Usually, when assigning a number to an int larger than 2,147,483,647, then the code won't compile. But in the following snippet, result is larger than (2^31)-1, and it can still print. I know that the "correct" result is obtained by letting result be long , but how come this still prints something and what happens behind the scenes? Thanks in advance.

public class intAssigning
{
   static int n = 500000;
   static int i;
   static int result;
   //static long result;
   static boolean [] array = new boolean [n];

   public static void main(String[] args)
   {
      for (i = 0; i<n; i++)
      {
         array[i] = true;
      }

      for (i=2; i<n; i++)
      {
         if (array[i])
         {
            result+=i;
         }
      }
      System.out.println(result);
      //result with long: 124999750000
      //result with int: 445698416
   }
}

Answer 1

If you try to assign a constant that is longer that the maximum size of the int you'll face a compiler error, and if you try to do this at runtime with a variable or some arithmetic manipulations that the compiler cannot detect the exceedance, it will over flow.

E.g. :

int i = Integer.MAX_VALUE;
i = i+1;
System.out.println(i);

output: -2147483648

Answer 2

The value cannot be assigned, meaning it can't appear at the right of the assignment operator, because it's a compile-time constant and is known to be out of the integer bounds, so it's not even a valid int literal, in a sense (btw, beside assignment, it cannot appear in expressions, argument to method calls, and anywhere an int is expected)

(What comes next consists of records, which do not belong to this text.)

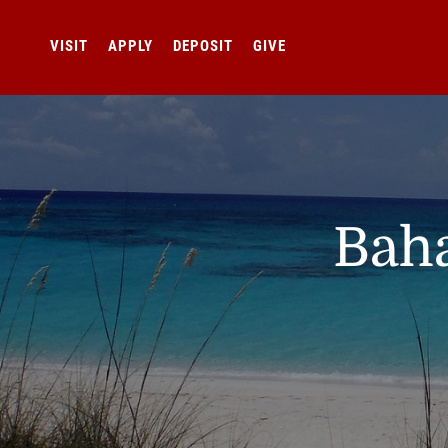
VISIT
APPLY
DEPOSIT
GIVE
Baha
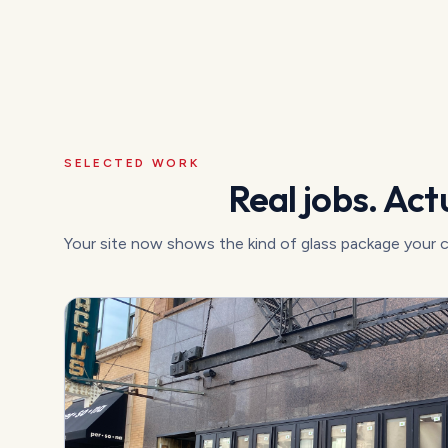
SELECTED WORK
Real jobs. Actu
Your site now shows the kind of glass package your 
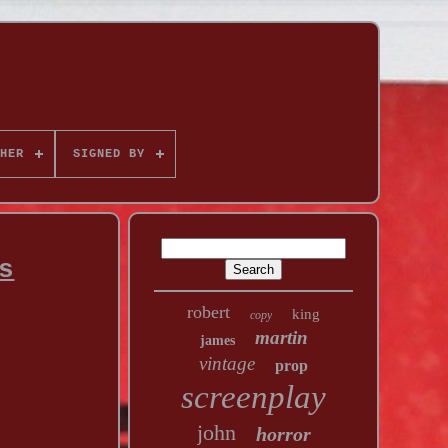
HER
SIGNED BY
s
robert
king
copy
martin
james
vintage
prop
screenplay
john
horror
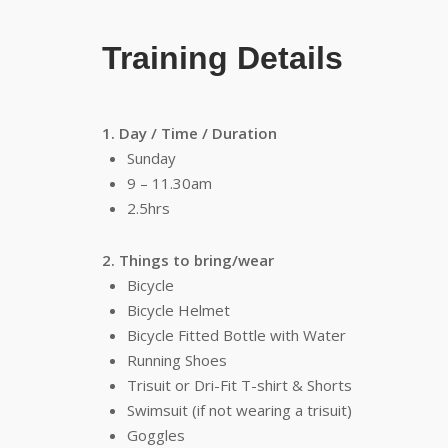
Training Details
1. Day / Time / Duration
Sunday
9 – 11.30am
2.5hrs
2. Things to bring/wear
Bicycle
Bicycle Helmet
Bicycle Fitted Bottle with Water
Running Shoes
Trisuit or Dri-Fit T-shirt & Shorts
Swimsuit (if not wearing a trisuit)
Goggles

However, when arithmetics are performed on integers inside the JVM, values can wrap and you'll have negative numbers or otherwise unrelated figures, depending on the particular operation (addition, multiplication) and operands involved.

Answer 3

This happens because the value overflows. This means when you do this

int i = Integer.MAX_VALUE;
i = i+1

then the value overflows, which means it goes back to the minimum value (Integer.MIN_VALUE) and continues from there. If it underflows, it goes back to the maximum value and continues from there.

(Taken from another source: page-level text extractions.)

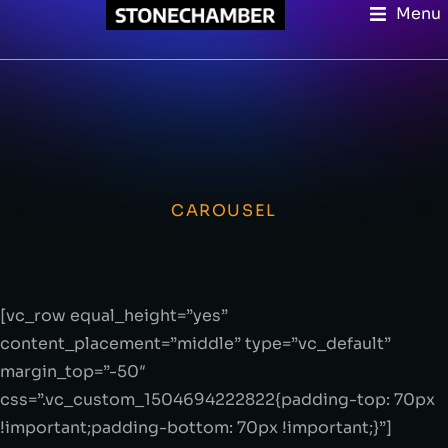
Menu
CAROUSEL
[vc_row equal_height=”yes”
content_placement=”middle” type=”vc_default”
margin_top=”-50″
css=”.vc_custom_1504694222822{padding-top: 70px
!important;padding-bottom: 70px !important;}”]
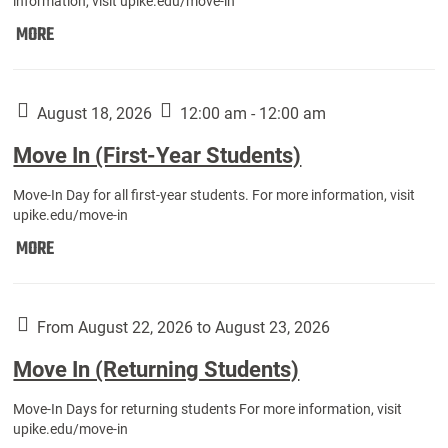
information, visit upike.edu/move-in
Move
MORE
In
(Fall
Athletes):
August 18, 2026
12:00 am - 12:00 am
Move In (First-Year Students)
Move-In Day for all first-year students. For more information, visit
upike.edu/move-in
Move
MORE
In
(First-
Year
From August 22, 2026 to August 23, 2026
Students):
Move In (Returning Students)
Move-In Days for returning students For more information, visit
upike.edu/move-in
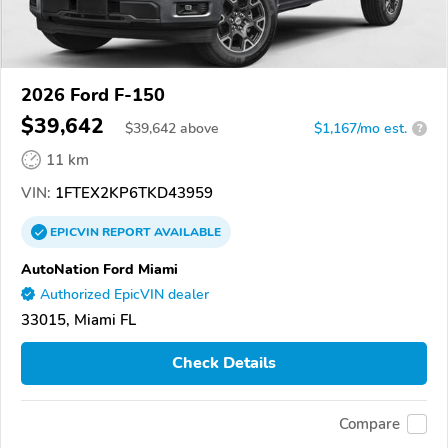
2026 Ford F-150
$39,642
$
39,642
above
$1,167/mo est.
?
11 km
VIN:
1FTEX2KP6TKD43959
EPICVIN
REPORT
AVAILABLE
AutoNation Ford Miami
Authorized EpicVIN dealer
33015, Miami FL
Check Details
Compare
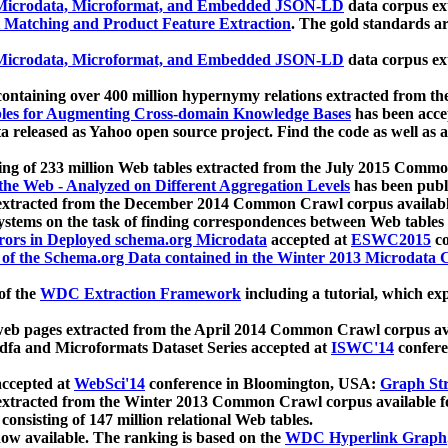
icrodata, Microformat, and Embedded JSON-LD
data corpus e
 Matching and Product Feature Extraction
. The gold standards a
icrodata, Microformat, and Embedded JSON-LD
data corpus e
ontaining over 400 million hypernymy relations extracted from th
Tables for Augmenting Cross-domain Knowledge Bases
has been acce
ta released as Yahoo open source project. Find the code as well as
ting of 233 million Web tables extracted from the July 2015 Comm
the Web - Analyzed on Different Aggregation Levels
has been publ
 extracted from the December 2014 Common Crawl corpus availabl
stems on the task of finding correspondences between Web tables 
rors in Deployed schema.org Microdata
accepted at
ESWC2015
co
s of the Schema.org Data contained in the Winter 2013 Microdata
of the
WDC Extraction Framework
including a tutorial, which exp
 web pages extracted from the April 2014 Common Crawl corpus av
a and Microformats Dataset Series accepted at
ISWC'14
confere
ccepted at
WebSci'14
conference in Bloomington, USA:
Graph Str
 extracted from the Winter 2013 Common Crawl corpus available 
 consisting of 147 million relational Web tables.
now available. The ranking is based on the
WDC Hyperlink Graph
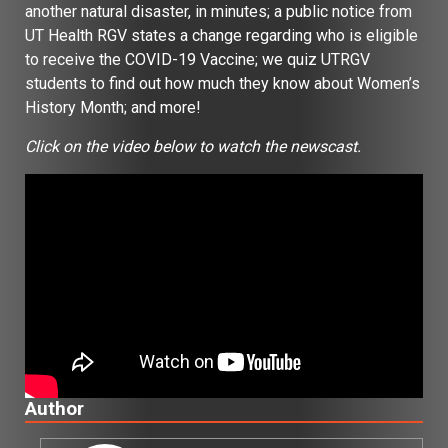
another natural disaster, in minutes; a public notice from
UT Health RGV states a change regarding who is eligible
to receive the COVID-19 Vaccine; we quiz UTRGV
students to find out how much they know about Women’s
History Month; and more!
Click on the video below to watch the newscast.
Author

Your other problem is a feature of the compiler. It prevents you to assign a "bad" value at the first place.

Answer 4

For your behind the scenes (with int 4bytes):

Answer 5

It's eaiser to understand arithmetical operation with overflow if we use binary representation, consider this

    long l = 0x7FFFFFFF;  // 2147483647
    l = l + l;
    System.out.printf("%x %d %n", l, l);

    int i = 0x7FFFFFFF;  // 2147483647
    i = i + i;
    System.out.printf("%x %d %n", i, i);

output

fffffffe 4294967294 
fffffffe -2 

that is during int overflow bits above 32 are lost